== Document text
Mmmm, when I analysed the number of draw call, I used the regular Pandora version, so using glDrawElements(...) that are quite optimized by the idTech3 engine. But on AmigaOS/GLES for now, it's using the glBegin(...)/glEnd() code path, that I don't know well. I have to check in that case if there isn't something odd or broken happenning.

kas1e commented 6 years ago

@ptitSeb I have some very HOT discussion with ogles2 author, and .. from begining, he profilin it a bit, and that what he say:

The reason for Q3 being so slow is that the game does practically zero batching. ogles2 is flooded by glDraw-calls of practically always less or equal to 10 triangles. If I artifically limit ogles2 to ignore any draw-calls with more than 10 triangles, then everything looks like before. Drawing a scene like that is the ultimate most inefficient way to do things and one of the big "donts" in terms of GL. OGES2 is not optimized for what Q3+gl4es deliver right now and I probably won't optimize it for that kind of stuff. Eveything will be fine, as soon as you start to feed it with something else than single triangles. So the obvious solution is: extend gl4es instead to collect the data of such small draw calls and then issue a bigger one.
====
- [Things to do]
1. In the Quake 3 rendering thread, what fix does the ogles2 author propose for the slowdown?
2. Continue the Quake 3 rendering thread from where it stops.
== Material provided
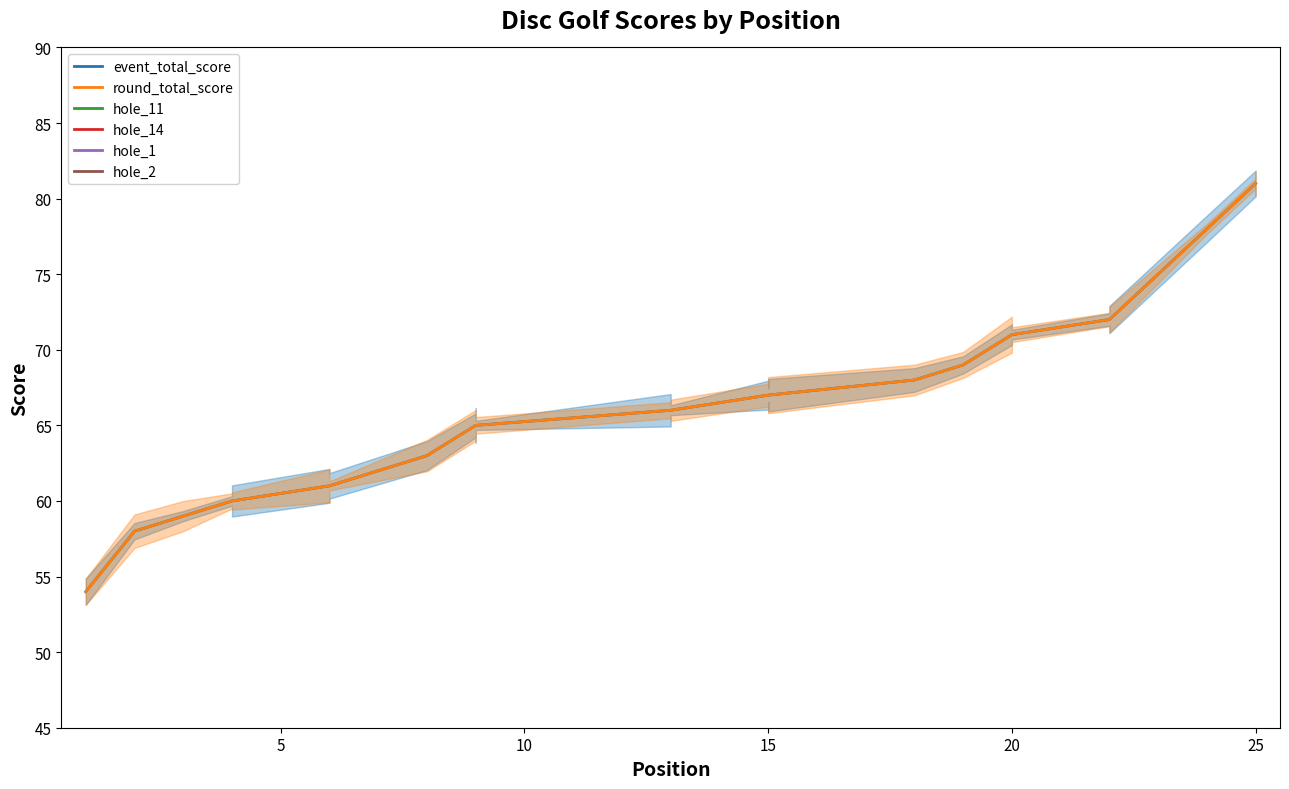

In hole_11, how many points are higher than both neighbors (excluding endpoints)?

4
====
- [Task results]
1. Extend gl4es to collect the data from the many small draw calls and issue one bigger draw call instead.

2.
When he say "game", he probably mean "when it compiled over gl4es". I think he didn't mean quake3 code, as that one for sure should do things right ?

When you say " I used the regular Pandora version" , do you mean non gl4es version , but just some regular one ? I mean, while it use on amigaos/gles gl_Begin/gl_End, it should probably do the same and for all other gl4es port everywhere when they works over GLES2 backend ?

kas1e commented 6 years ago

@ptitSeb Also Daniel explain a bit futher about, so i jsut will copy+paste his answer, hope he doesnt mind (it will just help to make things better):

Right now Q3/gl4es draws a scene in a way that's no good with ogles2/Nova. The latter like rather big amounts of triangles. That's what they are designed for. And this is how you get good performance from it.

Making hundreds or thousands of draw-calls with less than 10 triangles each is missing the topic of those libs. And it was never a good idea. Apparently you're lucky and other ogles2 implementations on other hardware isn't hurt by that so much. And apparently you're lucky that MiniGL/Warp3D(SI) is of some help in the background.

The thing is, like said before, that this type of inefficient drawing is not what 99% of ogles2 programs do. That's why I'm absolutely not convinced that it makes sense to optimize ogles2 also for this niche task. IMHO something like that has to be implemented in the next higher level (where it's also most likely easier to do and where other systems also benefit from it). The next higher level in case of the constellation here would be gl4es.

ptitSeb commented 6 years ago

By regular, I mean using gl4es and all extension. So it use glDrawElement(...) and the calls are batched (with 550 calls to draw the initial scene in front of the mirror).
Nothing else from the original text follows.